GIVEN PROBLEM: Please change "common name" to "vernacular name" in everything from the line containing "scientific name: Rosalia alpina" down to the line containing "scientific name: Oxalis latifolia", and give those lines of the listing back with nothing else altered.

Saved data entries
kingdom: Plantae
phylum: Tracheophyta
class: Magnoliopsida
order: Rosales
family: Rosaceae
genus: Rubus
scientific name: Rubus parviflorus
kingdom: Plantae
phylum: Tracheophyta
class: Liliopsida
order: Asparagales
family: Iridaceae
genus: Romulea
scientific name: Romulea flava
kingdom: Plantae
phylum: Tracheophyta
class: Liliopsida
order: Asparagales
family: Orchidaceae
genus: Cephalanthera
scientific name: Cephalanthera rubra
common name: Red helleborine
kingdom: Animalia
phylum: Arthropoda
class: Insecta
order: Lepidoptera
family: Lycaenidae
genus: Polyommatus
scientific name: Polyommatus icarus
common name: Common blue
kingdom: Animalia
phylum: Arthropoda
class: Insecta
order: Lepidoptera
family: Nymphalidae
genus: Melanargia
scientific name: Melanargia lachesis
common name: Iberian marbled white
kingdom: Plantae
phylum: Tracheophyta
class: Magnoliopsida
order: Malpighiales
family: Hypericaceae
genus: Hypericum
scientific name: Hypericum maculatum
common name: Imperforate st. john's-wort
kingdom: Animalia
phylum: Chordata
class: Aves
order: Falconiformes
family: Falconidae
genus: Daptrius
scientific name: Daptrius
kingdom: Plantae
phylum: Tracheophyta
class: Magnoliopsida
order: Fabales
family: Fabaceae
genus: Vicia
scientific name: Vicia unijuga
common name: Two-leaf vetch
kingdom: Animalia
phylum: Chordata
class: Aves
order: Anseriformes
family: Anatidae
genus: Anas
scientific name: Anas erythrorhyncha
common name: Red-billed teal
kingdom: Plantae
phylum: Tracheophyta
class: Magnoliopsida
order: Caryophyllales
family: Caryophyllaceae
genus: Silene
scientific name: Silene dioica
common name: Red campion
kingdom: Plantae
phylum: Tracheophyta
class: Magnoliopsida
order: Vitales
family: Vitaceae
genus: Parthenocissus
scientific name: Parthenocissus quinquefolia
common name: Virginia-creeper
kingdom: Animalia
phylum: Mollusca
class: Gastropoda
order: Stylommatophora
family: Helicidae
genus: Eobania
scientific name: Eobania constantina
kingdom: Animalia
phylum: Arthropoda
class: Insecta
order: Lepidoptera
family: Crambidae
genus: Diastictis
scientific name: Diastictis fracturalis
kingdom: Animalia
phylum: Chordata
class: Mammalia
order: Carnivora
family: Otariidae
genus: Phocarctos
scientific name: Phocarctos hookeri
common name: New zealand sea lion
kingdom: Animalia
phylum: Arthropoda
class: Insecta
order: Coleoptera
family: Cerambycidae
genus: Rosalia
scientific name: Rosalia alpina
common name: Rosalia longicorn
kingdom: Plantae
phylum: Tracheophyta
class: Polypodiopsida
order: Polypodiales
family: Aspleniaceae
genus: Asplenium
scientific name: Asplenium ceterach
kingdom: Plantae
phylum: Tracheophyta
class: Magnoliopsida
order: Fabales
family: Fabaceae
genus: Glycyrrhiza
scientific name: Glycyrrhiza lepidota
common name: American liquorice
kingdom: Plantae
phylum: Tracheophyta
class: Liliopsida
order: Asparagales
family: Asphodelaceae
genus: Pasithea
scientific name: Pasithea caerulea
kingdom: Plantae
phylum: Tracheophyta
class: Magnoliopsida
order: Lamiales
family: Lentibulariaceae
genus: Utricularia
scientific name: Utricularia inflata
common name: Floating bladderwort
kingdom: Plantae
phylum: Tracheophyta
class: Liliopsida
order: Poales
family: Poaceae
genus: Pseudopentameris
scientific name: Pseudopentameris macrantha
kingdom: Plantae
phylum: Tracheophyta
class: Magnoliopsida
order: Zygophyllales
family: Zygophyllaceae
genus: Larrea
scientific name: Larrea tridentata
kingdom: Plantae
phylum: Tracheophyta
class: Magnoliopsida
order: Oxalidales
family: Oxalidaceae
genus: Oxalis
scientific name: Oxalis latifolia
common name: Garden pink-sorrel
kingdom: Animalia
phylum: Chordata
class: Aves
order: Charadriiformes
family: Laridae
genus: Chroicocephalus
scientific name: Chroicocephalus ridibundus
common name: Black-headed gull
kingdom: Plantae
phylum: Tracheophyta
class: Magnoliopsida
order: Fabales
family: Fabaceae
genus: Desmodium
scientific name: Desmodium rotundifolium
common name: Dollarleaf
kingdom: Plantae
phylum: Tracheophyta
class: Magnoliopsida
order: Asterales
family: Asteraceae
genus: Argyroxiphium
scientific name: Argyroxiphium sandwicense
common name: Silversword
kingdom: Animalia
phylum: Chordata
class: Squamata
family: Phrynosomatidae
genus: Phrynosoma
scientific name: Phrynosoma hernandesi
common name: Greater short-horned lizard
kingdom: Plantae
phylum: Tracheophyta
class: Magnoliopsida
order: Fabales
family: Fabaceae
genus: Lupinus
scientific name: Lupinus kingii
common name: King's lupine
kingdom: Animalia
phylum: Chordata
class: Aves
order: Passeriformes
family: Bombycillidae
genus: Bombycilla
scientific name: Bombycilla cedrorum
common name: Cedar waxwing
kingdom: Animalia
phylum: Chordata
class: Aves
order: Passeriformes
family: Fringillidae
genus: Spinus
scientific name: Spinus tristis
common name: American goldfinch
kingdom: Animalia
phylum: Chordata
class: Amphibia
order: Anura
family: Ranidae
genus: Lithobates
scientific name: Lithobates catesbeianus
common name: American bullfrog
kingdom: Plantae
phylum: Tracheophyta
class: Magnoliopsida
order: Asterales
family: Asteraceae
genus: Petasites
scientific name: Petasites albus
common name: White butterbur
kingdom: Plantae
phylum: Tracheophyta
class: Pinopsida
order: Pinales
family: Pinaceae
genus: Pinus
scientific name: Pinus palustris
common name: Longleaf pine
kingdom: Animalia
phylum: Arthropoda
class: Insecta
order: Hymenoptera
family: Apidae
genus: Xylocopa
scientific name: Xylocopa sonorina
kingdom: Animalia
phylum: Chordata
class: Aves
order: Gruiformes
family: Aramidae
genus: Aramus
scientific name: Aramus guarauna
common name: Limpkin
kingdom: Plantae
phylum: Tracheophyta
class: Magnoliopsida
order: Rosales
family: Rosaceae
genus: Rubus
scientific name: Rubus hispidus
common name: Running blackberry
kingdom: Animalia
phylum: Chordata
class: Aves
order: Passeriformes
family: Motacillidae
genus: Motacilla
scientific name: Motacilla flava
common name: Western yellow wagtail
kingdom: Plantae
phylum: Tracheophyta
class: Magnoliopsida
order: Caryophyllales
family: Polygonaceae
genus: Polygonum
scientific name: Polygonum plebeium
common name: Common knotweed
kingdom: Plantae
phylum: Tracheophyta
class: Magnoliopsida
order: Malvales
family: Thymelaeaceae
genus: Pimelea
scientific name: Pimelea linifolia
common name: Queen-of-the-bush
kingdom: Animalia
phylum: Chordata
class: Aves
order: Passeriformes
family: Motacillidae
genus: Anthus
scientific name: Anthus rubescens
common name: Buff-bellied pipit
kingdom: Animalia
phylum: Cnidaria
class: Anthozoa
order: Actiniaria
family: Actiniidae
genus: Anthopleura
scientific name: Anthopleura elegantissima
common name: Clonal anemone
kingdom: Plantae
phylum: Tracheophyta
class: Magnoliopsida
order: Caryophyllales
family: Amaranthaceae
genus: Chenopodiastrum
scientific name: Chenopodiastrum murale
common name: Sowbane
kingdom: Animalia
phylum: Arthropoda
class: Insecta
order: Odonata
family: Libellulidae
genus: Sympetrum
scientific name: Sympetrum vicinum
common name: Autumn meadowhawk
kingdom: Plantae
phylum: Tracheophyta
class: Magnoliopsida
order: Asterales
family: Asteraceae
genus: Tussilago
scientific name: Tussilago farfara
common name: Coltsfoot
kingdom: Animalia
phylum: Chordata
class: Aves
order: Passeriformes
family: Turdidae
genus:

THE RESULT:
scientific name: Rosalia alpina
vernacular name: Rosalia longicorn
kingdom: Plantae
phylum: Tracheophyta
class: Polypodiopsida
order: Polypodiales
family: Aspleniaceae
genus: Asplenium
scientific name: Asplenium ceterach
kingdom: Plantae
phylum: Tracheophyta
class: Magnoliopsida
order: Fabales
family: Fabaceae
genus: Glycyrrhiza
scientific name: Glycyrrhiza lepidota
vernacular name: American liquorice
kingdom: Plantae
phylum: Tracheophyta
class: Liliopsida
order: Asparagales
family: Asphodelaceae
genus: Pasithea
scientific name: Pasithea caerulea
kingdom: Plantae
phylum: Tracheophyta
class: Magnoliopsida
order: Lamiales
family: Lentibulariaceae
genus: Utricularia
scientific name: Utricularia inflata
vernacular name: Floating bladderwort
kingdom: Plantae
phylum: Tracheophyta
class: Liliopsida
order: Poales
family: Poaceae
genus: Pseudopentameris
scientific name: Pseudopentameris macrantha
kingdom: Plantae
phylum: Tracheophyta
class: Magnoliopsida
order: Zygophyllales
family: Zygophyllaceae
genus: Larrea
scientific name: Larrea tridentata
kingdom: Plantae
phylum: Tracheophyta
class: Magnoliopsida
order: Oxalidales
family: Oxalidaceae
genus: Oxalis
scientific name: Oxalis latifolia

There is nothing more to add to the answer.